■ **JOB**
Please copy each line below that contains the word "this".
[SUPPLIED RECORDS — start]
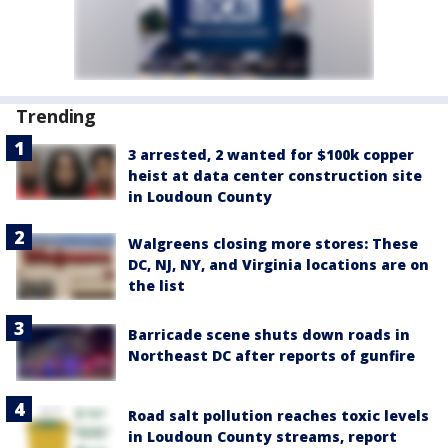
Trending
3 arrested, 2 wanted for $100k copper
heist at data center construction site
in Loudoun County
Walgreens closing more stores: These
DC, NJ, NY, and Virginia locations are on
the list
Barricade scene shuts down roads in
Northeast DC after reports of gunfire
Road salt pollution reaches toxic levels
in Loudoun County streams, report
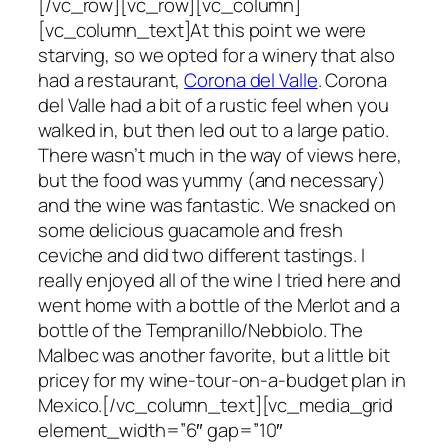
[/vc_row][vc_row][vc_column]
[vc_column_text]At this point we were
starving, so we opted for a winery that also
had a restaurant,
Corona del Valle
. Corona
del Valle had a bit of a rustic feel when you
walked in, but then led out to a large patio.
There wasn’t much in the way of views here,
but the food was yummy (and necessary)
and the wine was fantastic. We snacked on
some delicious guacamole and fresh
ceviche and did two different tastings. I
really enjoyed all of the wine I tried here and
went home with a bottle of the Merlot and a
bottle of the Tempranillo/Nebbiolo. The
Malbec was another favorite, but a little bit
pricey for my wine-tour-on-a-budget plan in
Mexico.[/vc_column_text][vc_media_grid
element_width=”6″ gap=”10″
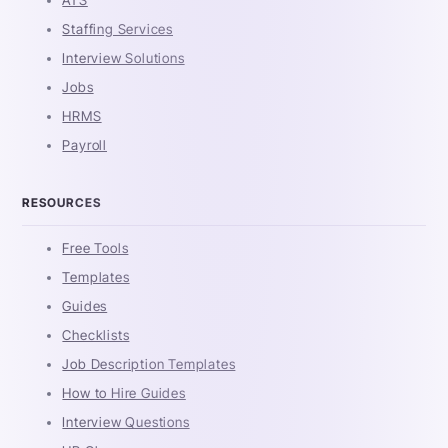
Staffing Services
Interview Solutions
Jobs
HRMS
Payroll
RESOURCES
Free Tools
Templates
Guides
Checklists
Job Description Templates
How to Hire Guides
Interview Questions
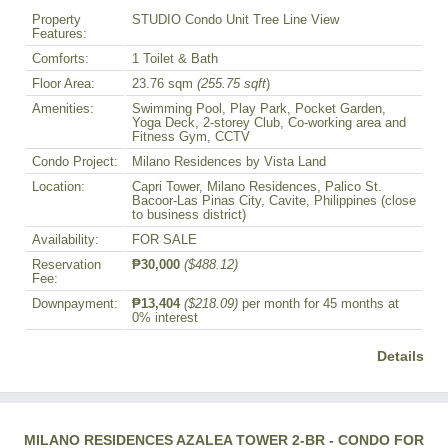
Property
STUDIO Condo Unit Tree Line View
Features:
Comforts:
1 Toilet & Bath
Floor Area:
23.76 sqm
(255.75 sqft
)
Amenities:
Swimming Pool, Play Park, Pocket Garden,
Yoga Deck, 2-storey Club, Co-working area and
Fitness Gym, CCTV
Condo Project:
Milano Residences by Vista Land
Location:
Capri Tower, Milano Residences, Palico St.
Bacoor-Las Pinas City, Cavite, Philippines (close
to business district)
Availability:
FOR SALE
Reservation
₱30,000
($488.12)
Fee:
Downpayment:
₱13,404
($218.09)
per month for 45 months at
0% interest
Details
MILANO RESIDENCES AZALEA TOWER 2-BR - CONDO FOR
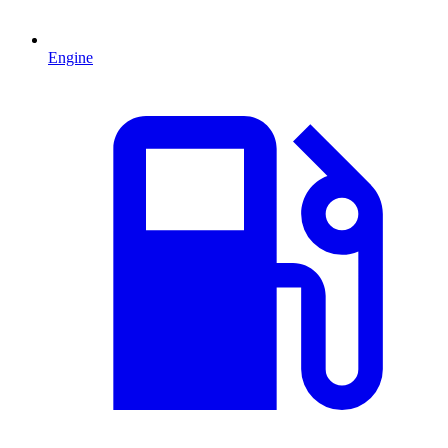
Engine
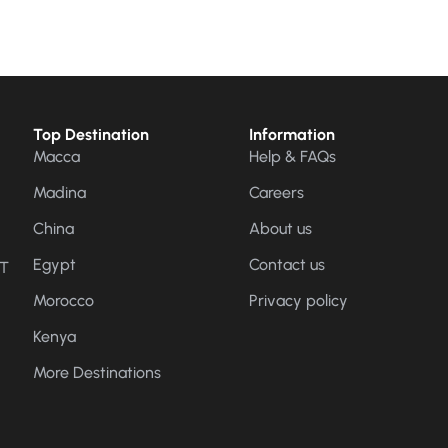
Top Destination
Information
Macca
Help & FAQs
Madina
Careers
China
About us
Egypt
Contact us
CT
Morocco
Privacy policy
Kenya
More Destinations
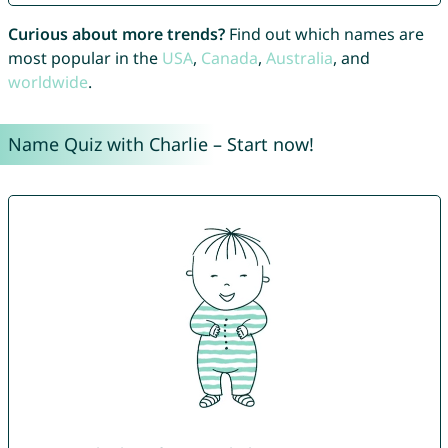
Curious about more trends?
Find out which names are
most popular in the
USA
,
Canada
,
Australia
, and
worldwide
.
Name Quiz with Charlie – Start now!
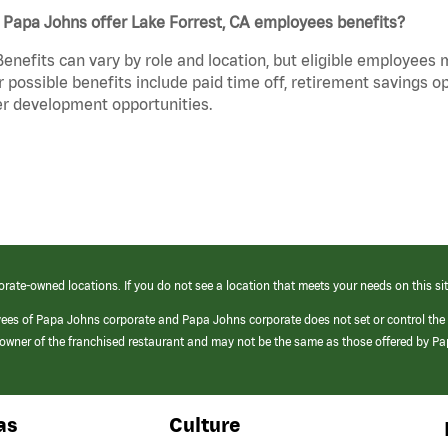
 Papa Johns offer Lake Forrest, CA employees benefits?
Benefits can vary by role and location, but eligible employees
 possible benefits include paid time off, retirement savings o
r development opportunities.
orate-owned locations. If you do not see a location that meets your needs on this sit
yees of Papa Johns corporate and Papa Johns corporate does not set or control the
e/owner of the franchised restaurant and may not be the same as those offered by P
as
Culture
[SUPPLIED RECORDS — finish]
■ **SOLUTION**
[vc_column_text]At this point we were
orate-owned locations. If you do not see a location that meets your needs on this sit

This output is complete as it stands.